Holly Scott-Gardner, a 27-year-old masters student in Social and Public Policy at the University of Leeds, launched legal action against the Student Loans Company after several attempts to access its Disabled Students’ Allowance form resulted in her having to fill it in over the phone.

Kate Egerton, a solicitor at Leigh Day, wrote to the company on her behalf to point out its duty to make reasonable adjustments for disabled students under the Equality Act 2010, which includes the provision of information in an accessible format.

She said Website Accessibility Regulations, which came into force for public sector bodies in 2018, built upon duties in the Act and required websites and apps to be more accessible.

She said the SLC first offered Holly a settlement of £500 but the offer was increased to £5,000, and its chief executive had invited her to work with it by giving feedback on the updated DSA forms.

Holly, who is registered blind, said:“Their actions were clearly a violation of the Equality Act and it was incredibly frustrating to firstly be ignored, and then be passed around from person to person whilst the SLC insisted they did not need to provide me with an accessible copy of the form.

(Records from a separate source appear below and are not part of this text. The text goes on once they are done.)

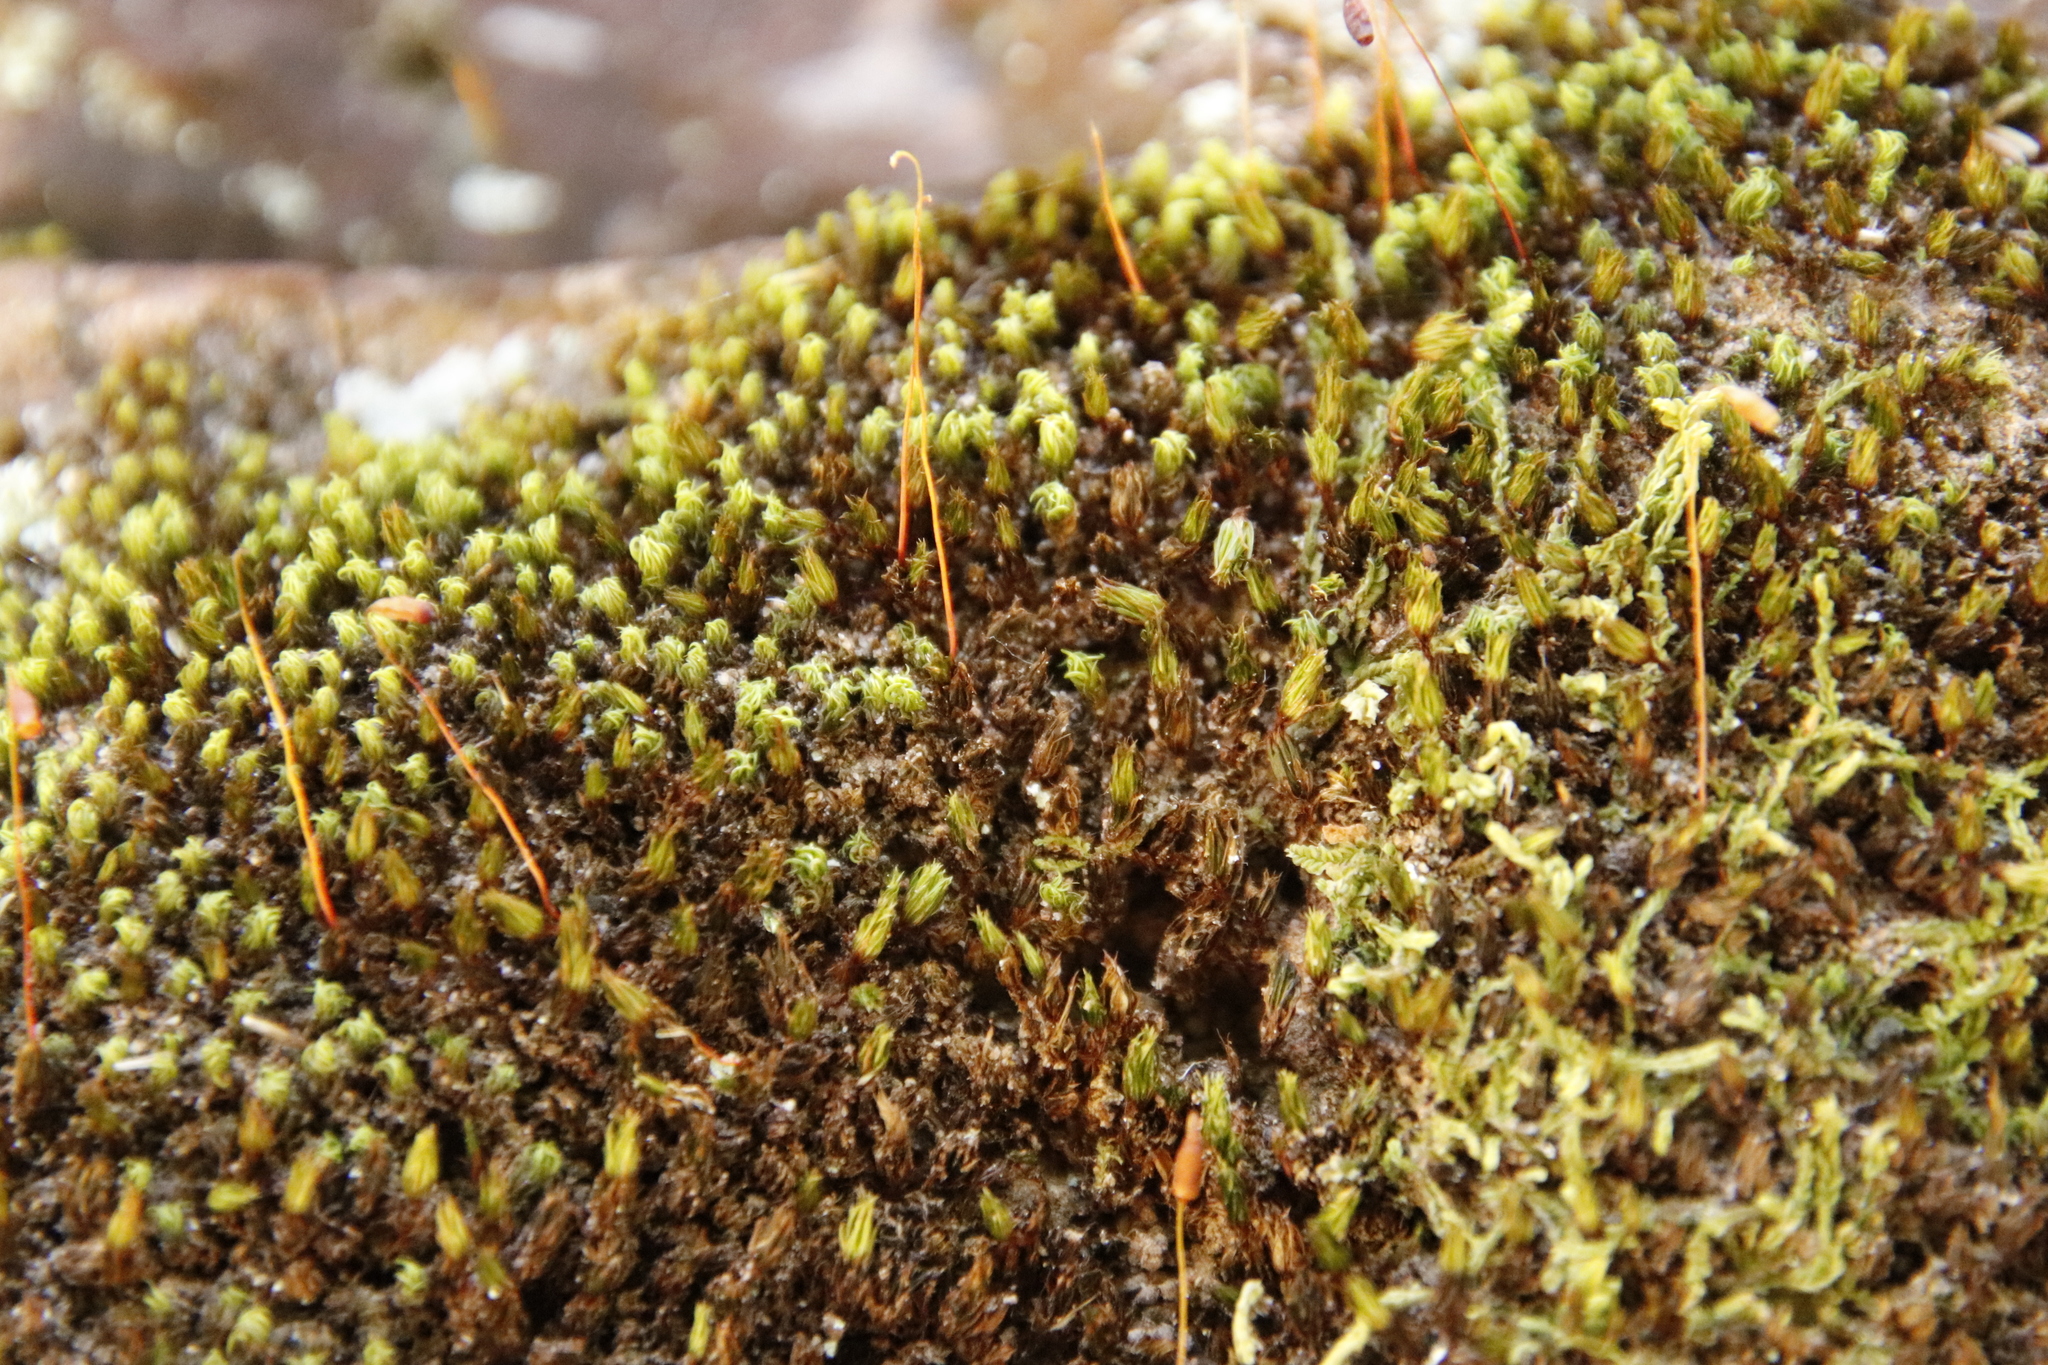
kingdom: Plantae
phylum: Bryophyta
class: Bryopsida
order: Bryales
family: Bryaceae
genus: Rosulabryum
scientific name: Rosulabryum canariense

"I hope that in future, the Student Loans Company commits fully to creating an experience accessible to all.”

Ms Egerton said in her view it was 'unlawful and frankly bizarre' for the SLC to provide a form aimed at disabled people in a format inaccessible to blind and visually impaired students.

“Holly’s case illustrates how many public bodies still do not understand their obligations under the Equality Act and the Web Accessibility Regulations.”

An SLC spokeswoman said it took its duty towards meeting the needs of customers with disabilities very seriously and 'deeply regretted' the difficulties Holly encountered.

She said its form was now fully compliant with accessibility regulations and, since they came into force, SLC had delivered a significant programme of work to ensure its online content was compliant.

"We are always striving to ensure that our application process and other services are flexible and adaptable to individual customer needs," she said.

"All staff are provided with annual training on equality and diversity, including the duty to make reasonable adjustments for our disabled customers.

"Members of our DSA team have systems in place to ensure they can accommodate customer needs where reasonable, such as assisting customers to complete applications over the phone, and providing a named caseworker they can contact.

"We look forward to working with Holly in the future as per the offer made by our chief executive.”